→ Aim of the task
The copy should hold exactly the lines below from the one that contains "focal_35mm: 32" through the one that contains "f_number: 10" and nothing else, so no pictures.

→ Data for this exercise
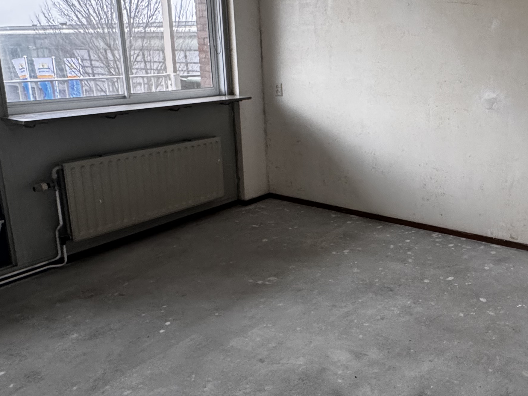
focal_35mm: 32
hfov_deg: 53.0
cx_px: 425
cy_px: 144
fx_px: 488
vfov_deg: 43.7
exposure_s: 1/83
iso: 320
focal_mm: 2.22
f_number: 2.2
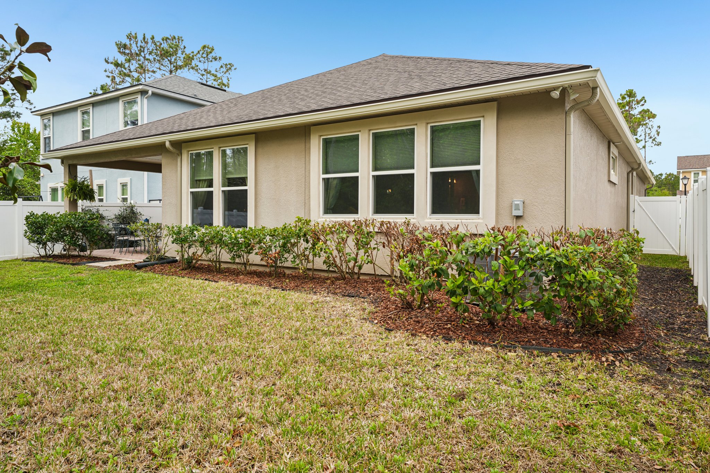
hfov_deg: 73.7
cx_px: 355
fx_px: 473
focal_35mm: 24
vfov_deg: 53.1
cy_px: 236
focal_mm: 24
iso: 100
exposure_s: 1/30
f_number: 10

--

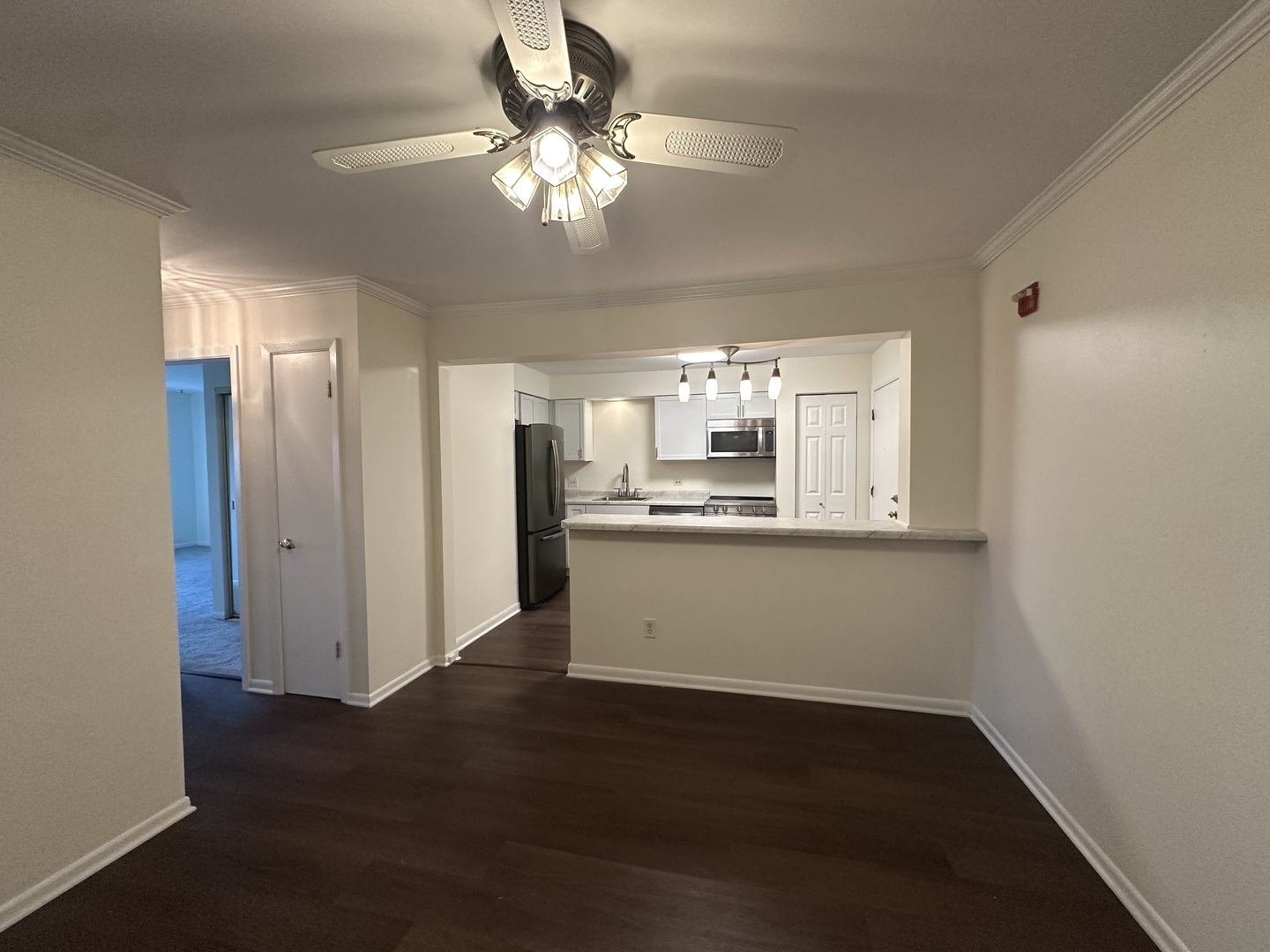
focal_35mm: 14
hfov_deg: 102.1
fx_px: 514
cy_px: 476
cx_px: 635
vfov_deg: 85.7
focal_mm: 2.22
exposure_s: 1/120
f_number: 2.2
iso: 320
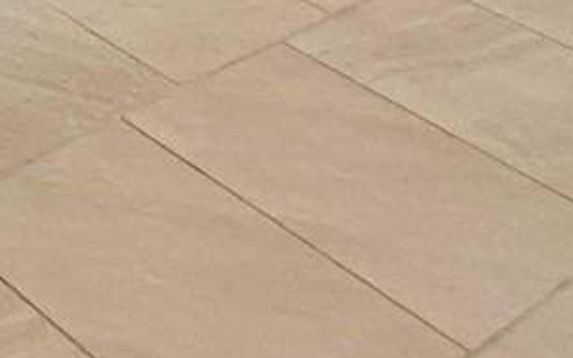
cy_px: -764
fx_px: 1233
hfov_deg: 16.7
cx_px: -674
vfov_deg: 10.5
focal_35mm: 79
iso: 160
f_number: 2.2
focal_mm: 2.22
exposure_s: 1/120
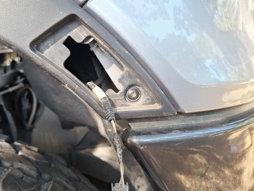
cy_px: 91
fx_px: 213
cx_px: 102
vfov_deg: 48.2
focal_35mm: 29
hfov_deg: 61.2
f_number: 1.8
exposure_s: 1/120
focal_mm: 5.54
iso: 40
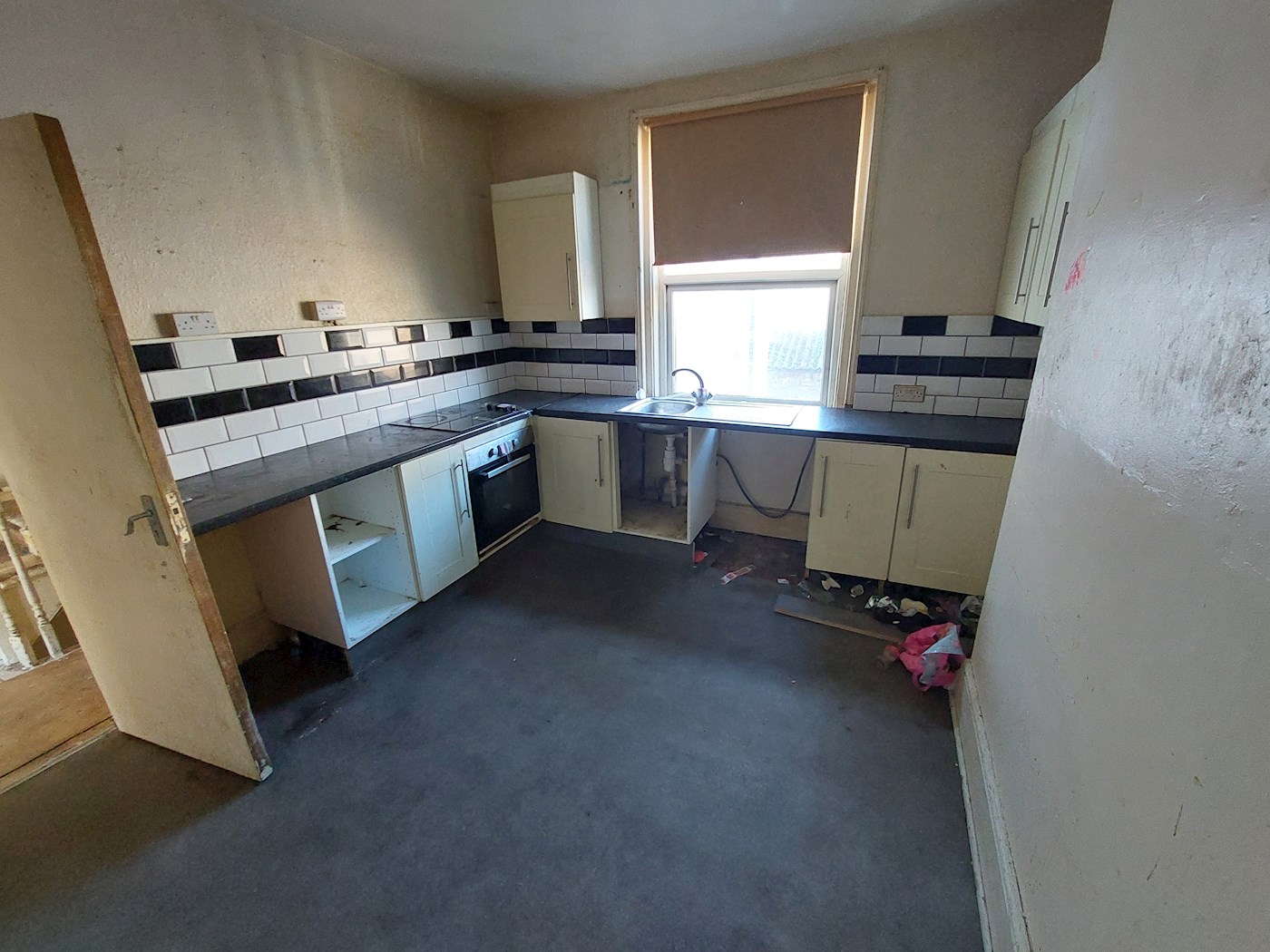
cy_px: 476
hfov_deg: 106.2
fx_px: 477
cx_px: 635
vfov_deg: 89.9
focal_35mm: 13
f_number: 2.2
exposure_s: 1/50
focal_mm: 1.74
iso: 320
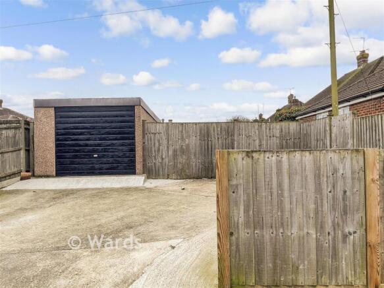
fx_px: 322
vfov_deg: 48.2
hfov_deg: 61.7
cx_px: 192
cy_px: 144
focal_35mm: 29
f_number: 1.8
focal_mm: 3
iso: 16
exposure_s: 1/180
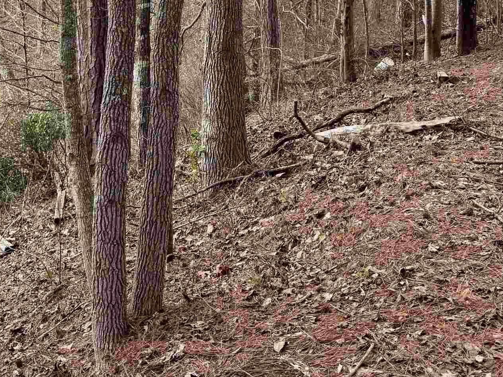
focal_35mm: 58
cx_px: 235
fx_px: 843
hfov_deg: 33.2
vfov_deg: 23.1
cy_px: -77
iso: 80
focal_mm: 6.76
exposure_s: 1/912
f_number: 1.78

→ Solution
focal_35mm: 32
hfov_deg: 53.0
cx_px: 425
cy_px: 144
fx_px: 488
vfov_deg: 43.7
exposure_s: 1/83
iso: 320
focal_mm: 2.22
f_number: 2.2
hfov_deg: 73.7
cx_px: 355
fx_px: 473
focal_35mm: 24
vfov_deg: 53.1
cy_px: 236
focal_mm: 24
iso: 100
exposure_s: 1/30
f_number: 10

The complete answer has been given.